What the task asks:
Write the listing out once more, identical to the original but without pictures.

Supplied material:
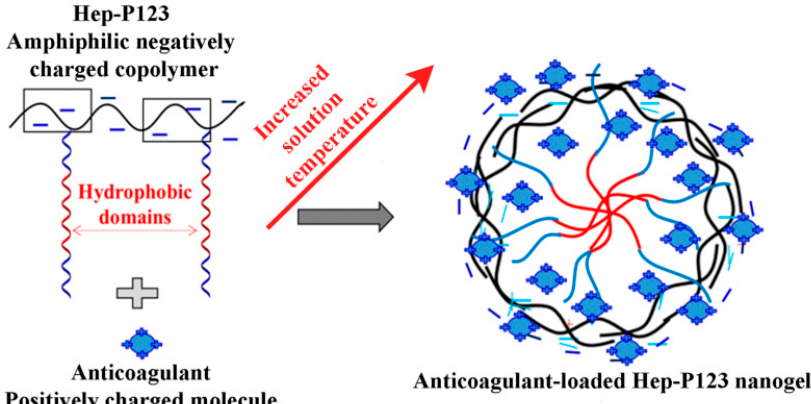
Figure 4. Illustrated mechanism for formation of Ado or IW-loaded Hep-P123 nanogels.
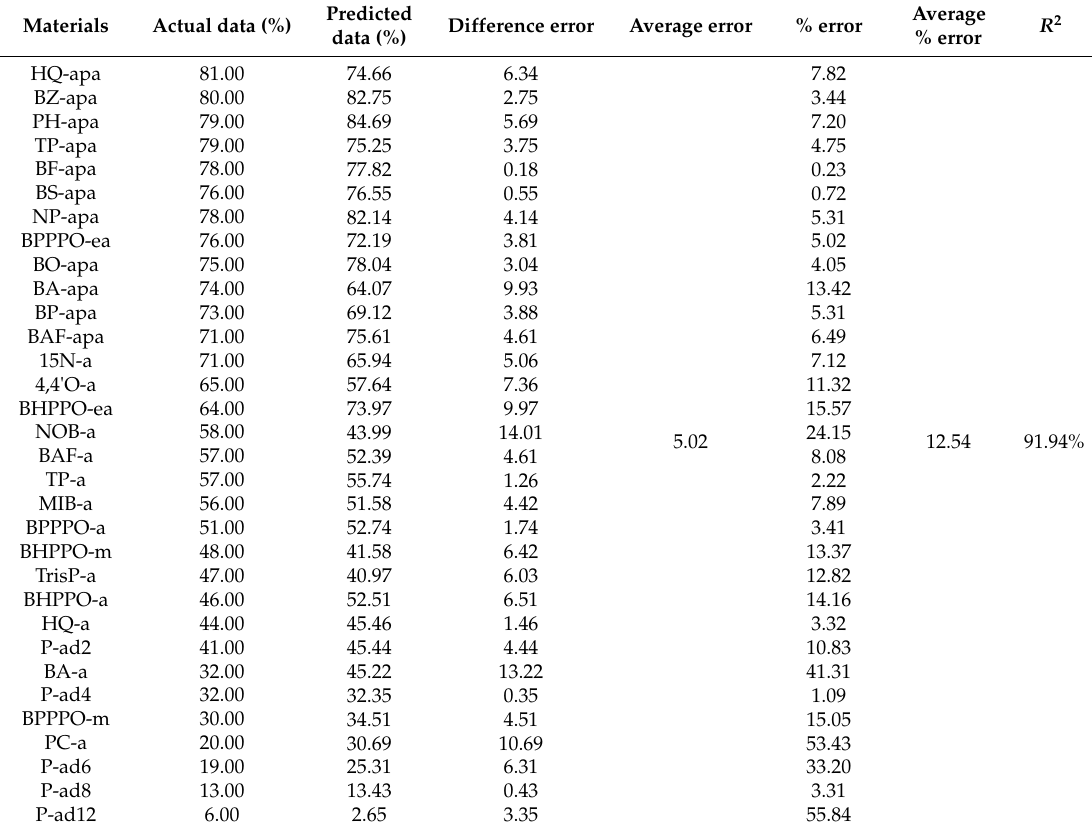
Table 6. Prediction data, calculated average error and average percentage error for lowest energy conformation quantitative structure property relationships (QSPR) model.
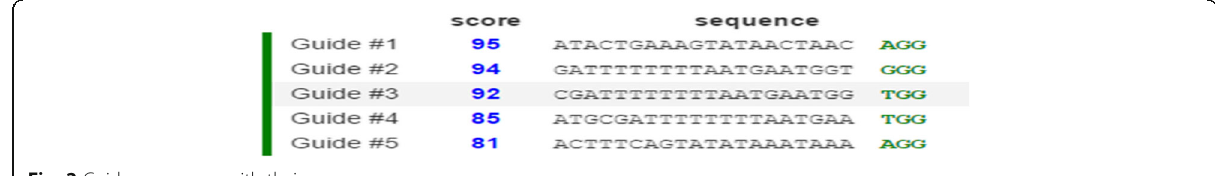
Fig. 2 Guide sequences with their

Reply:
Figure 4. Illustrated mechanism for formation of Ado or IW-loaded Hep-P123 nanogels.
Table 6. Prediction data, calculated average error and average percentage error for lowest energy conformation quantitative structure property relationships (QSPR) model.
Fig. 2 Guide sequences with their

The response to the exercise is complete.